On 16 December 2008, Capizzi was among 94 Mafiosi arrested in "Operation Perseus" (Perseo in Italian; after the Greek mythological hero Perseus who beheaded Medusa). The operation foiled an attempt to reconstitute a new Mafia Commission after the arrests of Mafia bosses Bernardo Provenzano, Antonio Rotolo, and Salvatore Lo Piccolo in 2006 and 2007. The object, as one tapped Mafioso put it, was to "re-establish Cosa Nostra" in the old style, with a single all-powerful boss, a "capo di capi".

Capizzi had been nominated as the possible head of the Commission. Among the other members were other historical Cosa Nostra bosses, such as Gerlando Alberti, Gregorio Agrigento from San Giuseppe Jato, Giovanni Lipari, Gaetano Fidanzati, Giuseppe Scaduto from Bagheria, and Salvatore Lombardo, the 87-year-old boss from Montelepre. Many of those arrested had recently been released from prison on health grounds, and were serving out their sentences under house arrest.

When told of the decision to appoint Capizzi, another boss, Gaetano Lo Presti, appointed boss of Porta Nuova area of Palermo in 2007 by Lo Piccolo, challenged the decision, demanding: "Who authorised this?" The implication was that he believed Lo Presti had more claim to the top job than Capizzi. There was also the suggestion of a new round of "Mafia wars" on the streets of Sicily. It was this fear that led police to bring their assault forward and launch an operation that resulted in 94 arrests.
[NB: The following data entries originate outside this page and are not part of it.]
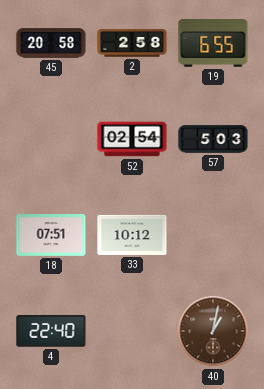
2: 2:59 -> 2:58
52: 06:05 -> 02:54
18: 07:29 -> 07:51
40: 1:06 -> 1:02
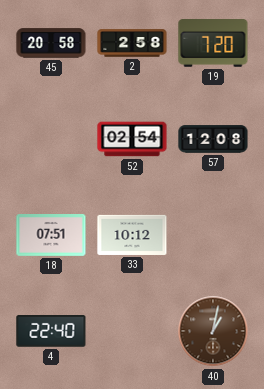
19: 6:55 -> 7:20
57: 5:03 -> 12:08
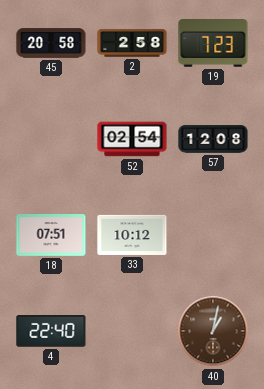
19: 7:20 -> 7:23
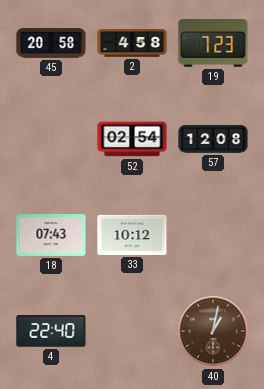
2: 2:58 -> 4:58
18: 07:51 -> 07:43
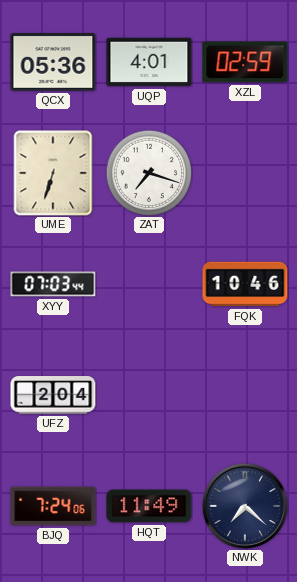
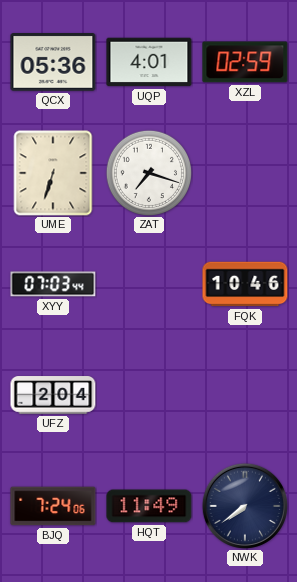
NWK: 7:22 -> 7:39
Lo Presti, whose indiscretions on the telephone prompted Italian police to launch the operation, hanged himself in his prison cell, hours after being arrested.

In 2010, after Gaspare Spatuzza became a pentito, Capizzi was sentenced to 30 years in prison for his roles in the murder of Giuseppe Di Matteo.

Capizzi died on 12 September 2023, at the age of 79.